Personal information
- Full name: Adriano Pellegrino
- Date of birth: 9 June 1984 (age 42)
- Place of birth: Adelaide, Australia
- Height: 1.71 m (5 ft 7 in)
- Position: Attacking midfielder

Senior career*
- Years: Team / Apps / (Gls)
- 2000–2003: Adelaide City / 57 / (6)
- 2003–2004: Adelaide United / 17 / (1)
- 2004: Western Strikers / 9 / (13)
- 2005: MetroStars / 19 / (10)
- 2005–2006: Panachaiki / 22 / (4)
- 2006–2007: Adelaide City / 28 / (8)
- 2008: MetroStars / 6 / (1)
- 2008–2011: Perth Glory / 76 / (5)
- 2011–2013: Central Coast Mariners / 14 / (0)
- 2013: CCM Academy / 11 / (2)
- 2014: Kedah
- 2014: Asia Europe University / 1 / (0)
- 2014: Phnom Penh Crown / 9 / (3)
- 2015: Udon Thani / 30 / (5)
- 2016: Tulsa Roughnecks / 11 / (0)
- 2016: Nongbua Pitchaya
- 2017–2018: Western Strikers / 38 / (6)
- 2019–2020: Adelaide City / 23 / (1)

International career^{‡}
- 2002: Australia U-20 / 9 / (2)

Medal record
Representing Australia
Men's Association football
OFC U-20 Championship
| Winner | 2002 Fiji/Vanuatu |  |

= Adriano Pellegrino =

Australian soccer player

Adriano Pellegrino (born 9 June 1984) is an Australian footballer who plays as a midfielder for Adelaide City.

==Biography==
===Club career===
Pellegrino was with the NSL club Adelaide City between 2000 and 2003 before joining Adelaide United for the 2003-2004 NSL season.

In 2005, he signed for Greek club Panachaiki before returning to Australia to play for South Australian Super League club Adelaide City in 2007.

In 2008, he signed for A-League club Perth Glory FC. Adriano was voted the 2008/09 Most Glorious Player by his peers, garnering twenty-three points for his performances throughout the season, eight points clear of runner-up Jamie Harnwell.
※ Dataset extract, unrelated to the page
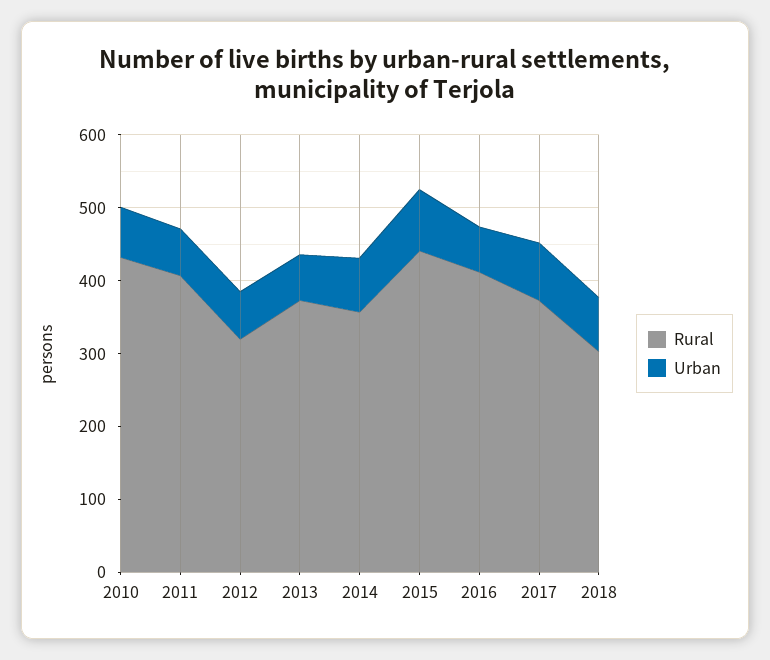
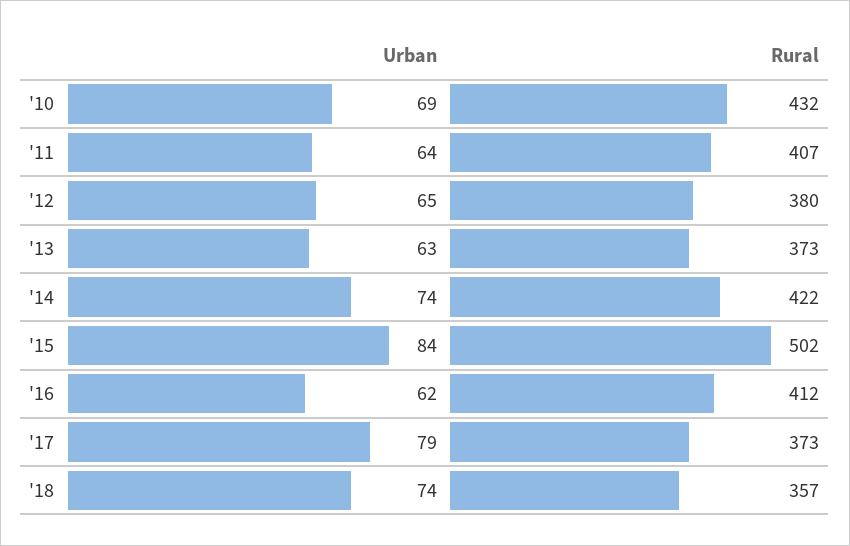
Rural, 2012: 320 -> 380
Rural, 2014: 360 -> 422
Rural, 2015: 440 -> 502
Rural, 2018: 300 -> 357

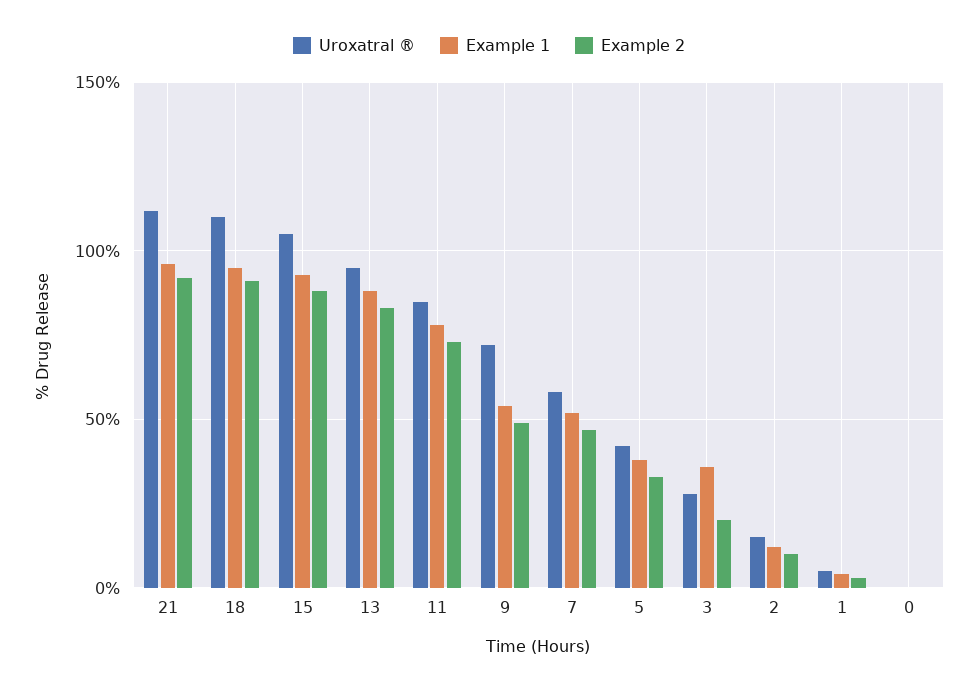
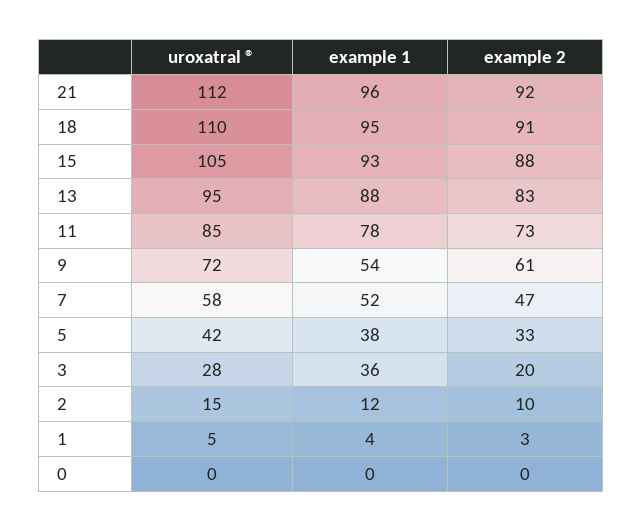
Example 2, 9: 50 -> 61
During that campaign he scored a sensational goal against Melbourne in Round 14 which was nominated for goal of the year.
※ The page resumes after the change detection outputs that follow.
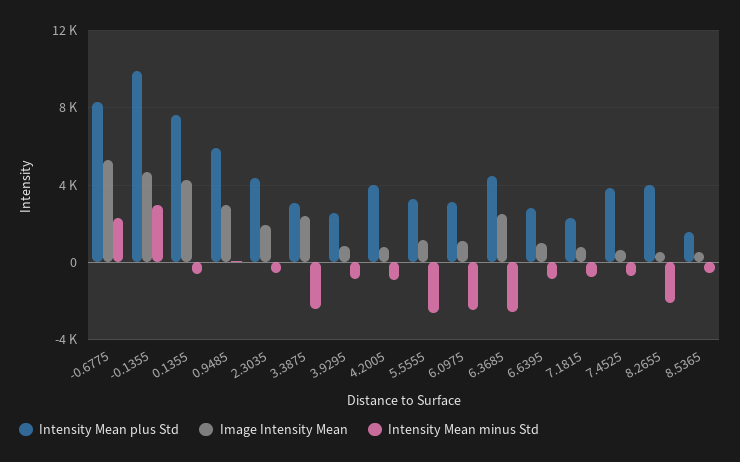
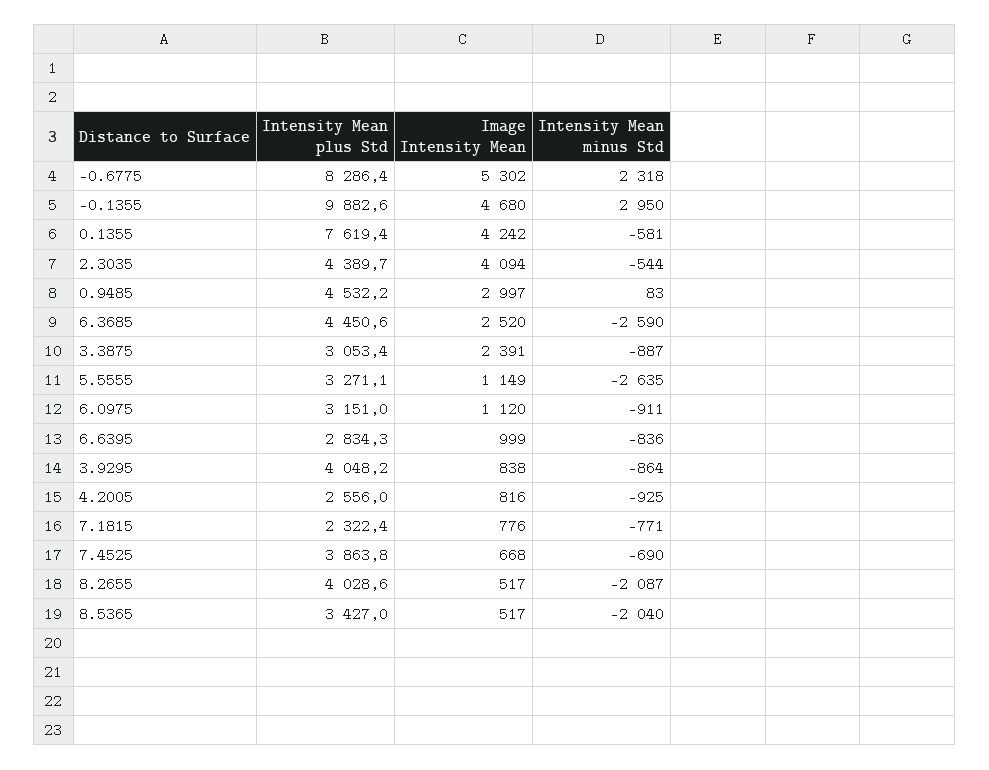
Intensity Mean plus Std, 0.9485: 6000 -> 4532.2
Image Intensity Mean, 2.3035: 2000 -> 4094
Intensity Mean minus Std, 3.3875: -2500 -> -887
Intensity Mean plus Std, 3.9295: 2500 -> 4048.2
Intensity Mean plus Std, 4.2005: 4000 -> 2556
Intensity Mean minus Std, 6.0975: -2500 -> -911
Intensity Mean plus Std, 8.5365: 1500 -> 3427
Intensity Mean minus Std, 8.5365: -500 -> -2040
In January 2010 he was linked to Scottish club Celtic. However, with the arrival of Paul Slane to Celtic, Adriano decided to stay at Perth Glory.
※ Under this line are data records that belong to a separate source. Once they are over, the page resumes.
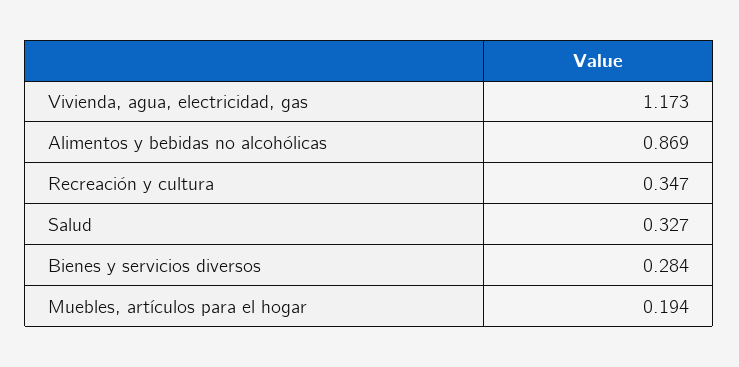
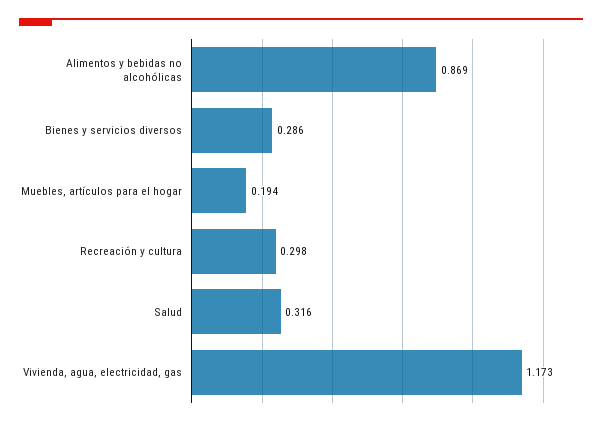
Recreación y cultura: 0.347 -> 0.298
Salud: 0.327 -> 0.316
Bienes y servicios diversos: 0.284 -> 0.286

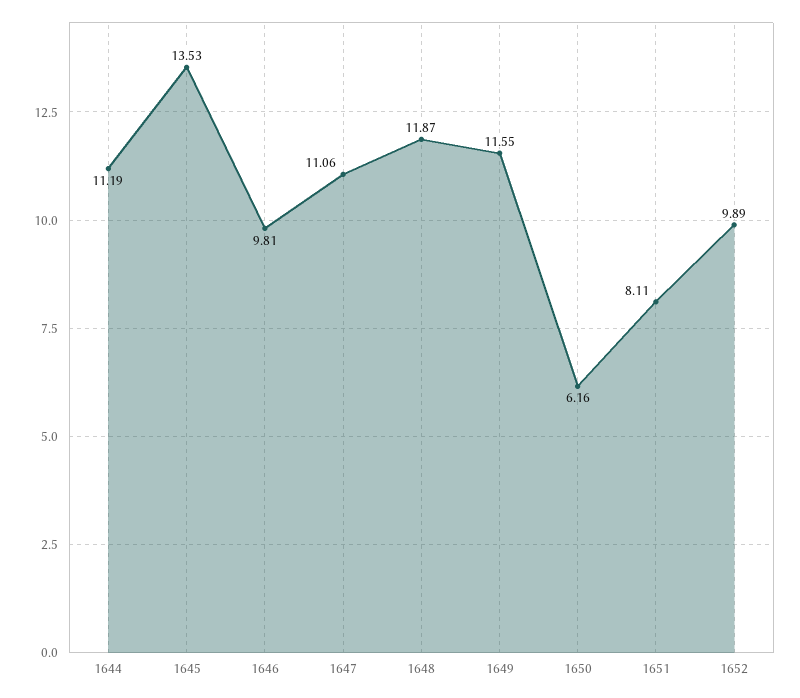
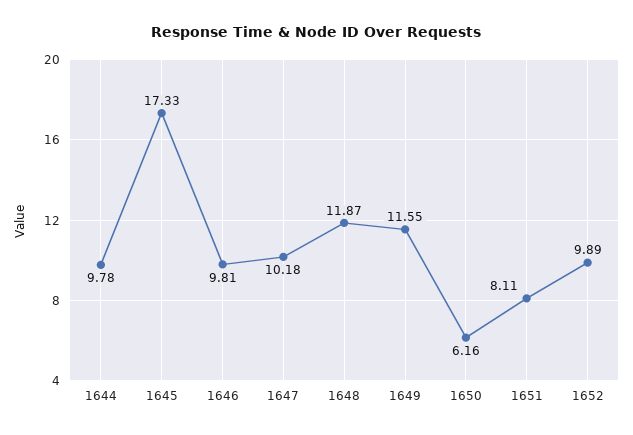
1644: 11.19 -> 9.78
1645: 13.53 -> 17.33
1647: 11.06 -> 10.18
On 15 April 2011 he signed for A-League outfit Central Coast Mariners. He made his debut and scored in a pre season friendly 3–0 win against Blacktown City. He then went on to win the A-League title with the Mariners and play in the Asian Champions League for the Mariners.

He signed for Thai club Udon Thani F.C. in January 2015.

===International career===
Pellegrino represented Australia as a member of the U-20 team that qualified for the 2003 FIFA World Youth Championship.